Raewyn Turner & Brian Harris 2016
Unscented flowers rotate above a vase which holds a sensor and the data from the sensor is turned into piano notes.
As the flowers rotate over the vase a computer fan draws their scent past a ceramic bead sensor and a microprocessor measures a voltage dependent on the scent concentration and type. The notes are synthesized in piano voice. Within the apparatus : A tiny computer fan draws the scent past a MQ7 Carbon Monoxide sensor ( the original apparatus used 3 ceramic bead sensors) and a microprocessor measures sensor voltage dependent on the scent concentration and type and chooses a row in a matrix of notes. In each the row are the notes that can be played in that key. Each column represents a note in that scale. Notes are played with varying arpeggiation and interval followed by other notes in random order from the same row, also arpeggiated. The cycle starts again after a variable interval delay with a row chosen depending on the sensor voltage change. The notes are synthesized in piano voice and then play on small speakers. The sound changes as the flowers wilt and die.
Synopsis: The political and cultural interests of the 1700’s that sent out explorers to collect exotic and rare botanical specimens also created an aesthetic of beauty that embodied the precarious balance of life; one tilt out of balance, one degree of heat, one minute and its gone. We're exploring the fragrance of contemporary existence, illusion, and sense-making in a largely visual culture. We’re interested in subliminal odours, airborne particles that affect minds and emotions. It is in the auditory, visual and olfactory signals outside the human bandwidth where important information is relayed. These unconscious signals are contemporary cyphers that can affect our mood and behaviour, the ways we interact, love and reflect on ourselves and society.
The work is in several forms: a kinetic installation with fresh flowers, a video, and a video still image print.
The flowers are past their use-by date and are odourless. As an installation the flowers will last from 3 to 7 days and will eventually droop, petals and flowers may fall.
Fallible Video Still : 4 x Inkjet prints 600mm x 1060mm Limited editions of 20
Fallible was exhibited :
The VIVIAN Gallery 'Not Just Flowers' exhibition 2017, New Zealand
Raewyn Turner & Brian Harris combine art, engineering, science research and their skills developed over years of practice in theatre, the film industry, robotics, interactive software, video, olfactory, art installations and performances.

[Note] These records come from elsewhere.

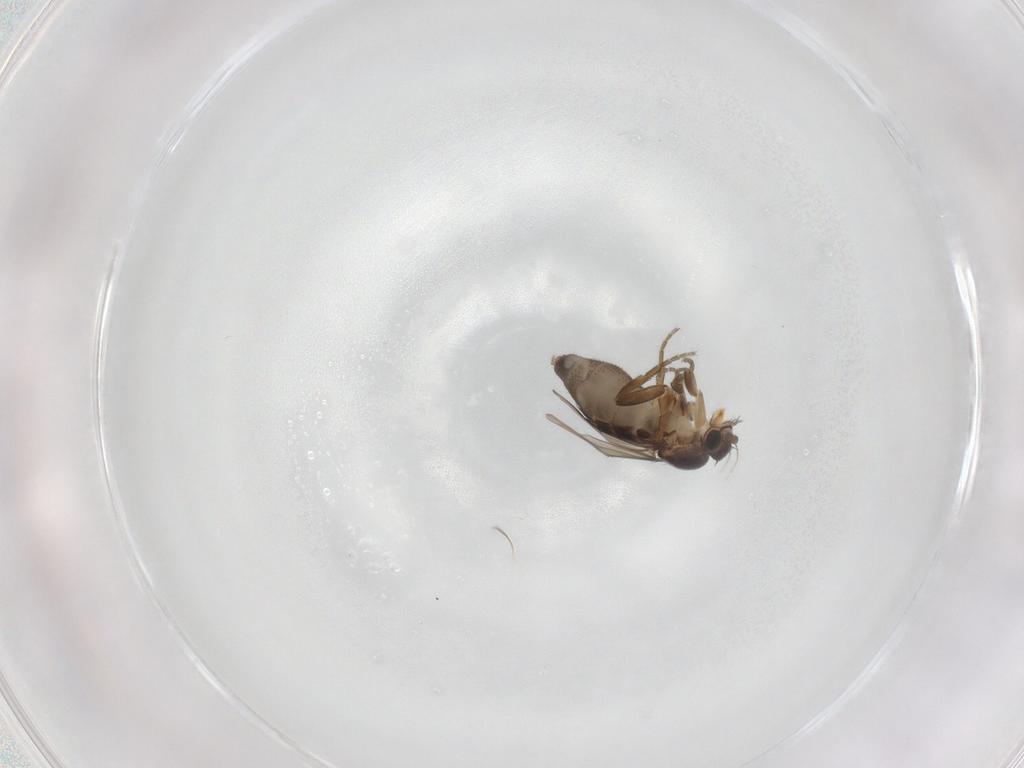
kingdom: Animalia
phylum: Arthropoda
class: Insecta
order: Diptera
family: Phoridae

They engage simple elements with engineering to create experiential art, utilising everyday objects reinterpreted with robotics, electronics and microprocessors which Brian develops for cameras in the film industry, along with Raewyn's olfactory research, live performance and art practice.
They’ve been collaborating since 2010 creating experiments around olfactory perception. In their installations they invite the audience to sample, taste, smell, participate. They set out an experience, a delivery system, a cross-sensory encounter for the audience. The arena of synthetic smell inspired Turner and Harris to explore the future scope of olfactory sensing as it relates to sense making in a largely visual culture. According to Stevenson the perception of stress-related chemosignals significantly alters the perception of visual social signals in humans. Odours that can’t be detected may also be associated with sub-auditory and visual material that is beyond the human bandwidth. It is on these unconscious signals and band - widths that important information is relayed. There are several difficulties in working with smell as a medium. Not only is it uncontainable but, unlike the ears and eyes, it can’t easily be blocked out. The lack of instruments for the capture of smells from nature and for the controlled release of olfactory material promoted investigation and they created two prototype electronic devices for sensing and expressing smell.